[GreenKeys] on-off radio teletype (not FSK)
David I. Emery
die at dieconsulting.com
Sat Feb 17 18:11:37 EST 2018
On Sat, Feb 17, 2018 at 07:58:09AM -0600, Jim Haynes wrote:
> I'm talking about 1940s, early 1950s.
> I'm not sure when FDM on the radio started, but think it was late 50s
> or so.
>
I was born in 1948, so that era is mostly before my time... I
do remember finding some papers in the mid to late 60s about early VFT
experiments and systems discussing work done with mux VFT as HF SSB
emerged in the middle 50s... I believe there was an increasing amount of
it used on strategic long haul HF circuits in that era and have seen
photos of fixed long haul com stations from that time with floor to
ceiling racks of 6U/8U modulators and demodulators for it implemented in
vacuum tubes and heavy iron. 16 or 32 channels done that way could
easily occupy a couple of bays.. and those sites were loaded with R-390as
and CV-157s and other stuff to support the VFT.
I also remember as a little boy in the early to mid 50s tuning
around on a 1940 pre WWII Magnavox SW console radio my parents owned and
hearing the very powerful continuous roaring airplane sounds - some of
the strongest signals on the bands... while this was a long time ago
and memories shift and fade, a number of these same signals persisted
into the early to mid 60s when I was in HS and had advanced to having
model 15 and 28 machines and TUs and actually was able to demodulate and
print some of the traffic on them so I am fairly sure that what I
remember hearing earlier was VFT and not something else.
But I was in the Boston area which was a hotbed of various
exotic experimental government communications R&D, and a fairly optimum
skip distance and angle for reception of all the HF transmitters aimed
at Europe around DC, PA, MD, and VA... and out on Long Island - and some
in Ipswich Mass as well... so there may well have been more of these
signals at very high level around me as part of strategic HF circuits to
Europe and the middle east than in many other places.
I do understand that in the late WW II era and on into the early
50s there were lots of SigSaly signals around in my area - these were
described as sounding like the "Green Hornet" radio show intro audio...

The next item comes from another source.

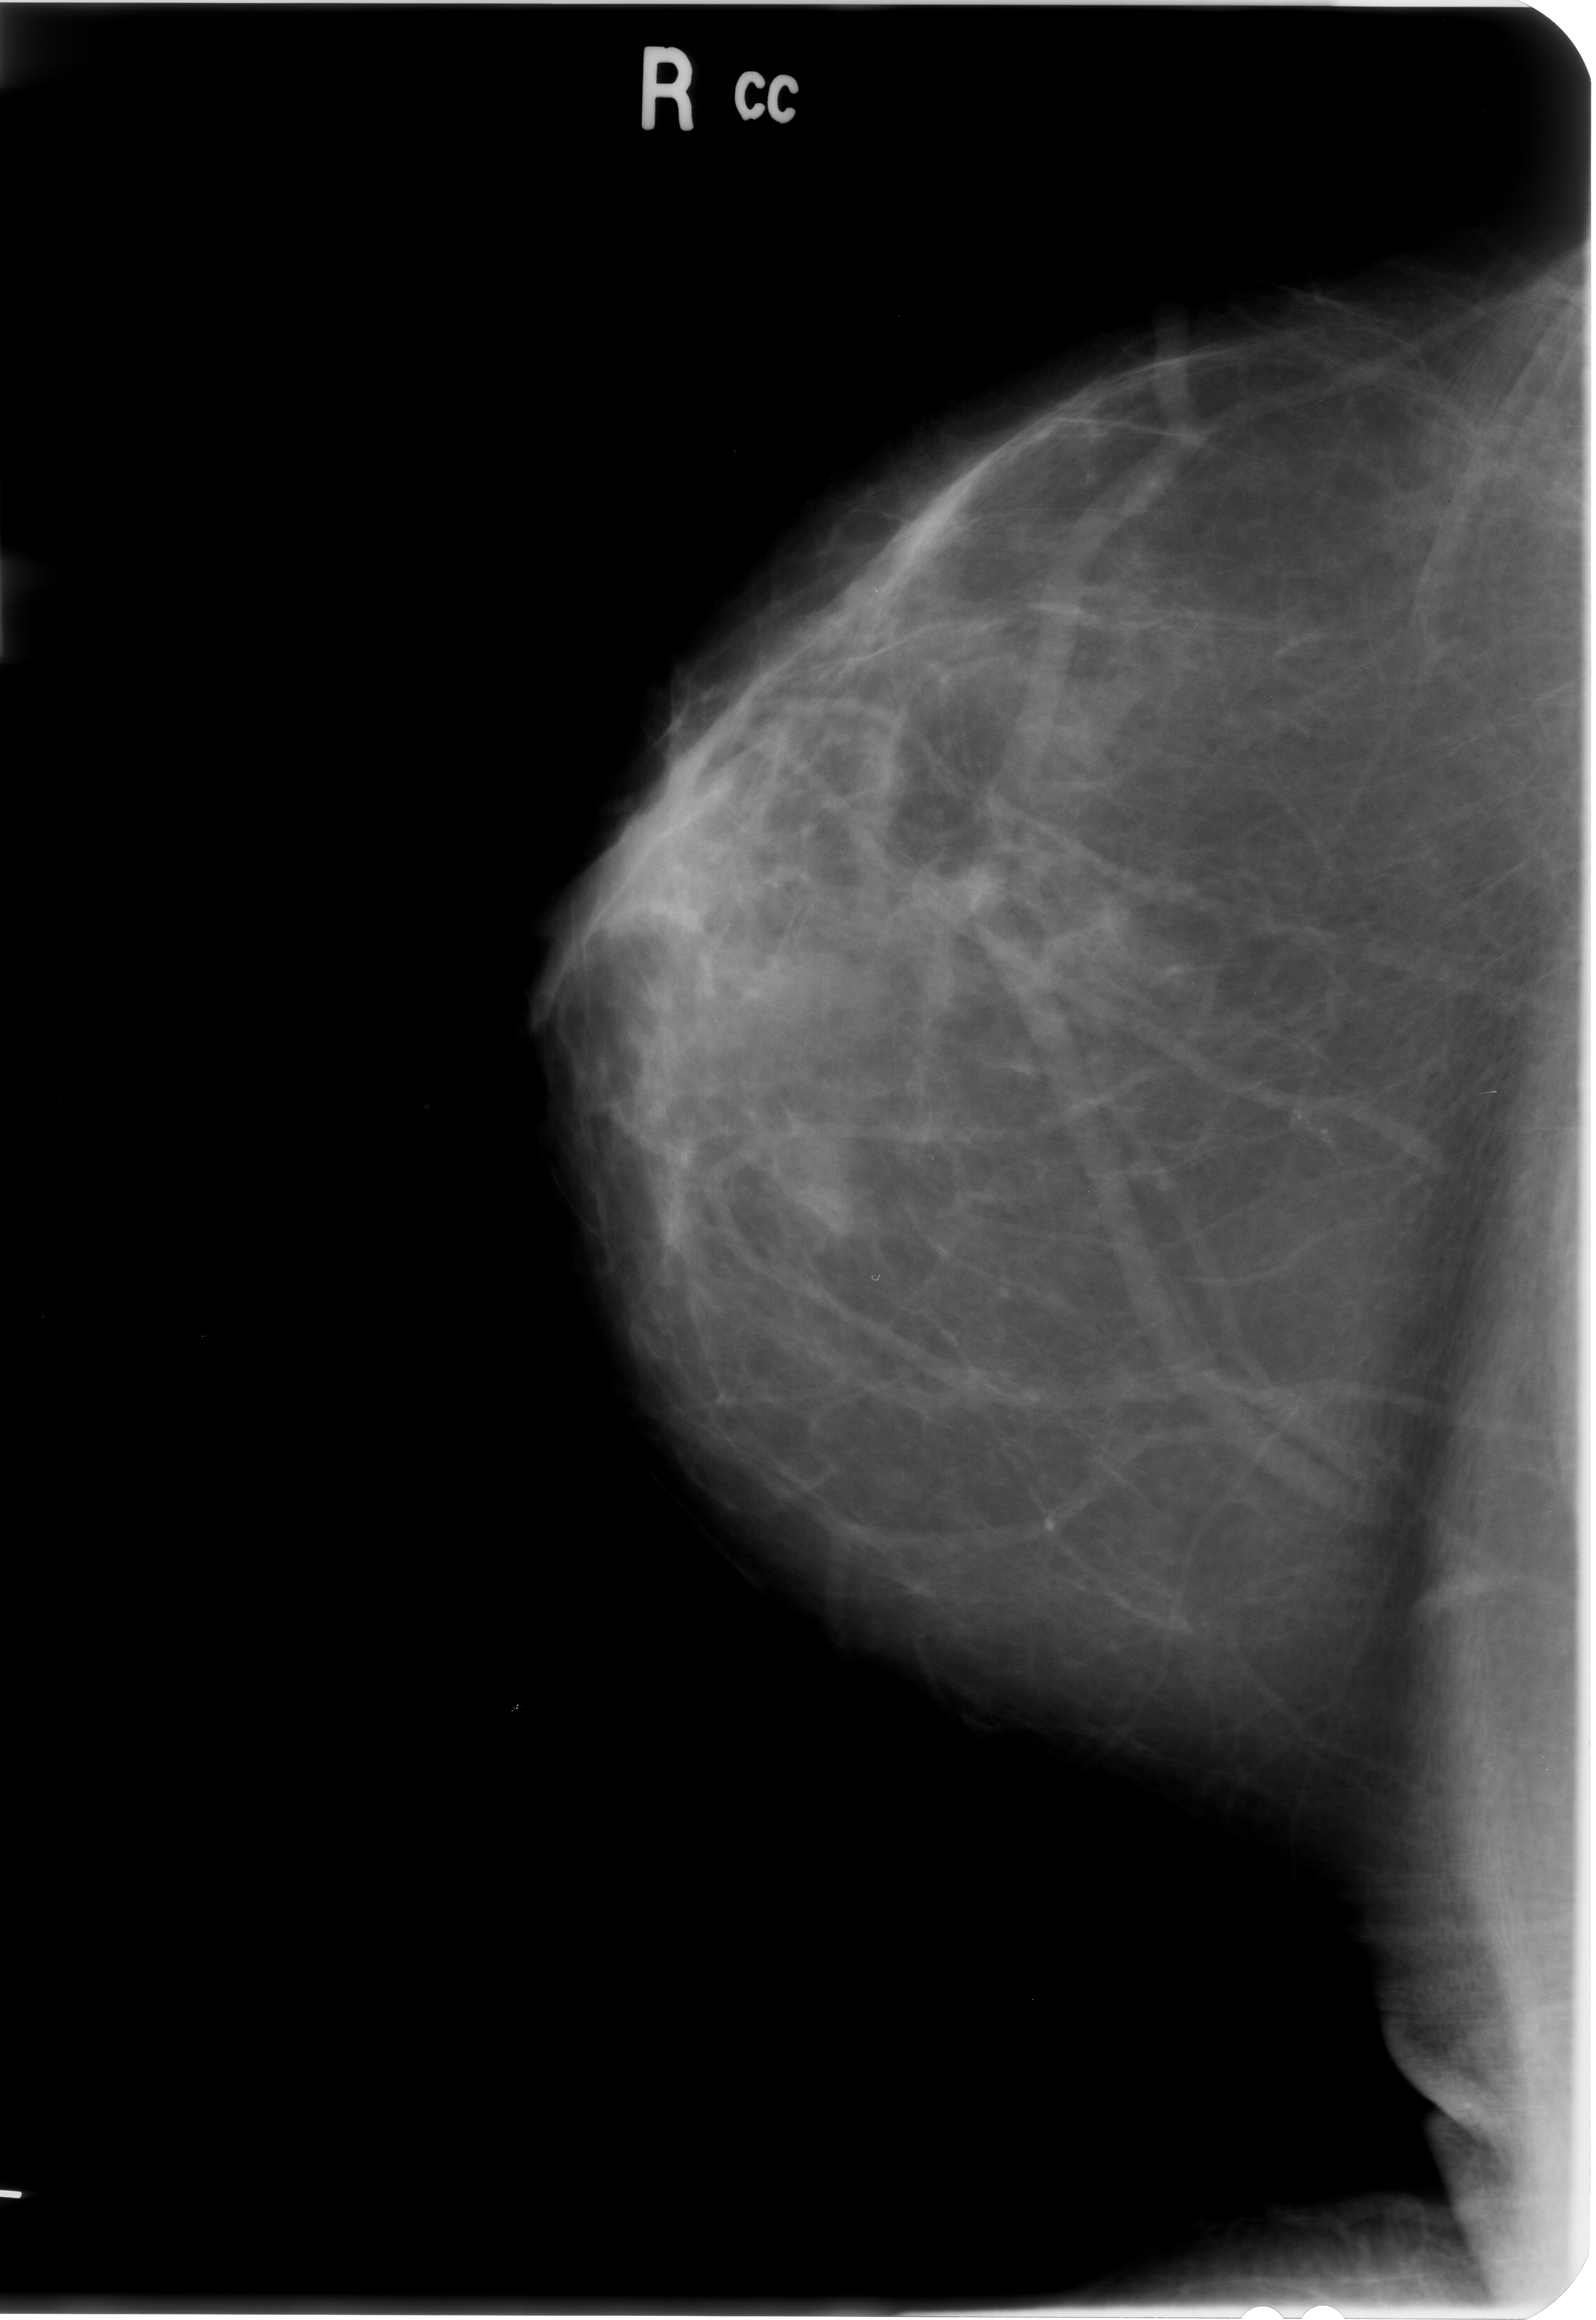
Scanned film-screen mammogram, right breast, craniocaudal (CC) view, breast composition: almost entirely fatty (BI-RADS density category 1 of 4).
Radiologist-marked abnormalities on this image: calcifications, morphology pleomorphic, distribution clustered; BI-RADS assessment category 4; subtlety rating 3 on a 1 (subtle) to 5 (obvious) scale; pathology (as recorded): benign.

and quite distinctive. They supplied the first really
cryptographically secure HF digital voice circuits ever implemented, and
were used to communicate with European and Far East commanders... (and
of course Churchill and FDR).... and probably also sounded like what you
describe somewhat. I would have to dig up a recording of one to see if
I ever thought I heard that... the system was only declassified MUCH
MUCH later... well after that stuff was off the air.
And my area was the site of a pioneering direct sequence spread
spectrum HF system that provided anti-jam RTTY circuits to West Berlin
in the mid to late 50s... and that signal was also distinctive (and I do
remember it, as an odd fading white noise like peak).. a lot of
important research came out of that... including RAKE receivers... and
all kinds of channel adaptive stuff.. much of it important to modern
digital comms.
And finally of course there were quite a few of these continuous
HF SSB VFT signals used to communicate with things like the Texas tower
radar sites off the east coast, and BMEWS in Greenland and so forth.
By the time the Navy took up this mode in the early 60s for the
fleet broadcast the TUs were all transistorized and 16 channels fit into
about the same rack space as a R1051 or two... and of course by that
era many of the strategic HF circuits were being put on undersea coax
cables and sometimes troposcatter networks (and soon after satellites of
course)... and going off the air on HF.
High speed Morse (or variants) was well known as a technique for
communicating with submarines which could surface or come up to some
depth where a HF antenna could emerge from the water and transmit
messages in short bursts of very high speed CW before submerging
again... all before it was easy to reliably find or DF the signal.
Famously the "elephant cage" wullenweber DF arrays were
developed to make finding and DFing these burst transmissions quickly
and reliably enough to locate and track the transmitting sub possible...
and the world wide Navy network of them for this purpose was installed
in the late 50s and early 60s for locating Russian subs - which has been
discovered to be using this technique to send in regular position and
status reports. This high speed short burst CW mode for submarines was
something I understand the Germans pioneered in WWII BTW.
--
Dave Emery N1PRE/AE, die at dieconsulting.com DIE Consulting, Weston, Mass 02493
"An empty zombie mind with a forlorn barely readable weatherbeaten
'For Rent' sign still vainly flapping outside on the weed encrusted pole - in
celebration of what could have been, but wasn't and is not to be now either."